South Dakota city replaces Atlantic City in new Monopoly
PIERRE, S.D. (AP) -- The plastic red hotel will still ruin you, but instead of advancing to Boardwalk to face your demise, you'll take a long walk off a short Pierre.
Pierre, the tiny South Dakota capital pronounced "pier" by its roughly 14,000 residents, will hold the top spot in a new version of Monopoly featuring U.S. cities that is due out this fall. The names of Pierre and 21 other cities will replace those of the Atlantic City, New Jersey, sites that appear in the game's original, 1935 version. Atlantic City, whose streets provided the names for the board game's squares when it was created in 1935, did not make the cut.
Hasbro Inc. left it to voters to choose which cities would appear in the two new versions it is putting out, including one that will feature world cities, and Pierre's citizens responded in force. More than 4 million votes were cast, and Pierre, the second-smallest state capital, came out first. It will pair with Minneapolis -- the new Park Place -- to bankrupt opponents unlucky to spend a night at one of their swanky hotels. Penny-pinchers -- or those hoarding white $1 bills -- can spend a turn in New York, Los Angeles and Chicago.
The new versions celebrate the 80 years of hoarding fake cash and bankrupting family members during summer vacations. But it's the third consecutive year that Hasbro has turned to social media to decide on tweaks to its popular game. Previously, fans decided to add a cat token and retired the iron, and they were also invited to incorporate their favorite "house" rules into the wider game.
"What's so important these days is to have your fans help tell you where the brand should go," said Jonathan Berkowitz, Hasbro's vice president of marketing.
There will be other changes to the new versions, including a faster style of play in which players collect different properties in their passport to win. The company incorporated suggestions from players who wanted to see a quicker pace, Berkowitz said.
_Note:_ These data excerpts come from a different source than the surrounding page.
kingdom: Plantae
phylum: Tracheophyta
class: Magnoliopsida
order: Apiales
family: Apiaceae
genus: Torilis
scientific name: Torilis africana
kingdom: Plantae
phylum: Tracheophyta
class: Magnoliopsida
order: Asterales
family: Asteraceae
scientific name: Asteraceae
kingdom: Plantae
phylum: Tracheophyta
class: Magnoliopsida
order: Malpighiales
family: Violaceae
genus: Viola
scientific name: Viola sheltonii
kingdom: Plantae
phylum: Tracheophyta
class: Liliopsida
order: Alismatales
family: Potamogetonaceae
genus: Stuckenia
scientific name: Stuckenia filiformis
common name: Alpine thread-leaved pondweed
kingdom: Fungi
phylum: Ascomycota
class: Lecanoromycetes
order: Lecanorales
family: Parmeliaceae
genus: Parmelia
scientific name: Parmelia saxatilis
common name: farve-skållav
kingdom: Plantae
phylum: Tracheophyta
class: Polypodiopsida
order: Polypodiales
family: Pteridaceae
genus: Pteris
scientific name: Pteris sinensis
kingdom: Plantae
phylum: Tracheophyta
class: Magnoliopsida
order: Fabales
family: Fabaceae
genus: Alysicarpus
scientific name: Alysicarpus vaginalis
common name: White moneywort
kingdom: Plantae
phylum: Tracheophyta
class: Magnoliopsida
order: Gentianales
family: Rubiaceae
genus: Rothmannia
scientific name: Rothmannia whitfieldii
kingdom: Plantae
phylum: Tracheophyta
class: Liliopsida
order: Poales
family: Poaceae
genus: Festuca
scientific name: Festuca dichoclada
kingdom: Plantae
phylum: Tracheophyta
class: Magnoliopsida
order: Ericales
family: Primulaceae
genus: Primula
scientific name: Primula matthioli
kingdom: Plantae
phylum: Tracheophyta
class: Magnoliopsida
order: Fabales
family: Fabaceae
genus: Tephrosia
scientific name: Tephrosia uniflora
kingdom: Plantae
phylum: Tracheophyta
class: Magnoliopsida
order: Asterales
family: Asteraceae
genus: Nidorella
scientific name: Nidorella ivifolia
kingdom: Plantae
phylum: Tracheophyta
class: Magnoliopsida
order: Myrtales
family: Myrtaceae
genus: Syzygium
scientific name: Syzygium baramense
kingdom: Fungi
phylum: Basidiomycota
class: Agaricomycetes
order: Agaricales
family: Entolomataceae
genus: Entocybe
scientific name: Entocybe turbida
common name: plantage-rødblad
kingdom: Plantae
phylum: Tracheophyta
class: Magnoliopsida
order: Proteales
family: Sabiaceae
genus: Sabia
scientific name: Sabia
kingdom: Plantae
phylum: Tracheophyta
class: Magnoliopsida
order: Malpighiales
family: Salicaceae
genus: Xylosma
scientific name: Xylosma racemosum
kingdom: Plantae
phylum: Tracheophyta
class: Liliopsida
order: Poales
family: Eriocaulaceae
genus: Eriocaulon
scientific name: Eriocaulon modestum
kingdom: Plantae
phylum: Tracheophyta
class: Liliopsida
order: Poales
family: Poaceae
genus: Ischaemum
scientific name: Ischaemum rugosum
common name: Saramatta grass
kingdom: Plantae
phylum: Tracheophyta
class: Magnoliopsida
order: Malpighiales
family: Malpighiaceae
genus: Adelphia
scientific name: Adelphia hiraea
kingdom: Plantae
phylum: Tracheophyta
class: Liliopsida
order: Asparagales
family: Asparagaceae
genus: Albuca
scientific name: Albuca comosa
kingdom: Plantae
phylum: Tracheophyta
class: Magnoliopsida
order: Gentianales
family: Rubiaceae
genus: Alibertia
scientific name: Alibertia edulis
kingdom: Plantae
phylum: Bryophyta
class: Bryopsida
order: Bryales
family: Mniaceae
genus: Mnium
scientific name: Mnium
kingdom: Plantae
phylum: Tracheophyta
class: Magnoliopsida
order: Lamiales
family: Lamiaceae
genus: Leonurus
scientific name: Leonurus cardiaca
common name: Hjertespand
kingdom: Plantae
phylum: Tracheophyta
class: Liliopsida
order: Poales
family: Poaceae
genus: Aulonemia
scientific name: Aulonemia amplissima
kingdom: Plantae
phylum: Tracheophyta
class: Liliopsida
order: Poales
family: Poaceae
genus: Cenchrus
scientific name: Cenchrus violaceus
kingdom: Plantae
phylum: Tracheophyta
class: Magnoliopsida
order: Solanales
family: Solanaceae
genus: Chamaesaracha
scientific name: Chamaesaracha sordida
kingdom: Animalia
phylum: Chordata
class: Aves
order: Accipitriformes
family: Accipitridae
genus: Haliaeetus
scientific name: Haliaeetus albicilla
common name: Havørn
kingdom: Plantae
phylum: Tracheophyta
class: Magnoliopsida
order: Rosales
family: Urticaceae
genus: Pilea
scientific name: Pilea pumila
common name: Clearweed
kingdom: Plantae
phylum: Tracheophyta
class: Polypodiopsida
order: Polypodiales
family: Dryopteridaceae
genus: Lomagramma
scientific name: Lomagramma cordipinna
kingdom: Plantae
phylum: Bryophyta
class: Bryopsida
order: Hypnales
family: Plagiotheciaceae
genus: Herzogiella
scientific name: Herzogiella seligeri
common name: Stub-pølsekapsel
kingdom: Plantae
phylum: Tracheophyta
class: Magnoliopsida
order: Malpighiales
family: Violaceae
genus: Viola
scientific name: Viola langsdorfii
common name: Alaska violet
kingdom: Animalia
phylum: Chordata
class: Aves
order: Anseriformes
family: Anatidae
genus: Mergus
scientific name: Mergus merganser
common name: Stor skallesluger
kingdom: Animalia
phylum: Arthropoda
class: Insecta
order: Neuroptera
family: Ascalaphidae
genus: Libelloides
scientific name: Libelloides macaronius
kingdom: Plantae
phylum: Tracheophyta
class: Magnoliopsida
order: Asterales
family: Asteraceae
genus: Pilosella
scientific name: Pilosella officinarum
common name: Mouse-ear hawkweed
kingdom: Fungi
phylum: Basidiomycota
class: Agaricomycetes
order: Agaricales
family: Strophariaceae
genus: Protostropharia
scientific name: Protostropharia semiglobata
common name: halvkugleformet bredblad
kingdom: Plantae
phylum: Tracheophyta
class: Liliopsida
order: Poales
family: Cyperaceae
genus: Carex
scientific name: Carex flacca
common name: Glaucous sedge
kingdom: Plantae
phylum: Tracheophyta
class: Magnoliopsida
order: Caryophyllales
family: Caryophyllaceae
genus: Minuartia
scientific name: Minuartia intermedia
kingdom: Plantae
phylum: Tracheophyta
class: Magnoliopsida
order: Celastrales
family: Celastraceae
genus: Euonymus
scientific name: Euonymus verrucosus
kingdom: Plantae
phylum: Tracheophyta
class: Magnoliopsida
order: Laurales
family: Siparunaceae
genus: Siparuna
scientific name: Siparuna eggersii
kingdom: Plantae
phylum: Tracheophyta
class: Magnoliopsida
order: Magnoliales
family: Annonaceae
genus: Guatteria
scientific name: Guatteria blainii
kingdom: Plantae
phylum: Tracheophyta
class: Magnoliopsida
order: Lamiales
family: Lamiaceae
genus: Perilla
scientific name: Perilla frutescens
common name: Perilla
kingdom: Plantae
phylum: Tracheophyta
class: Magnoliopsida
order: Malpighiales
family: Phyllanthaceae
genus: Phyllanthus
The idea of adorning the world-famous monopoly board with Pierre, an old government town whose Capitol building still has saloon-style doors on the bathroom stalls, captivated local officials, media and residents. The city's part-time mayor took to the local radio stations, teachers developed class activities around the contest and the state tourism department sent out social media blasts encouraging South Dakotans to help land Pierre on the board.
"We got the community engaged, and it became for us, in our smaller community, an exciting thing to be able to promote what we have going on here," said Laurie Gill, who serves as mayor outside of her day job. "And I don't know that it was picked up that way in some larger the communities."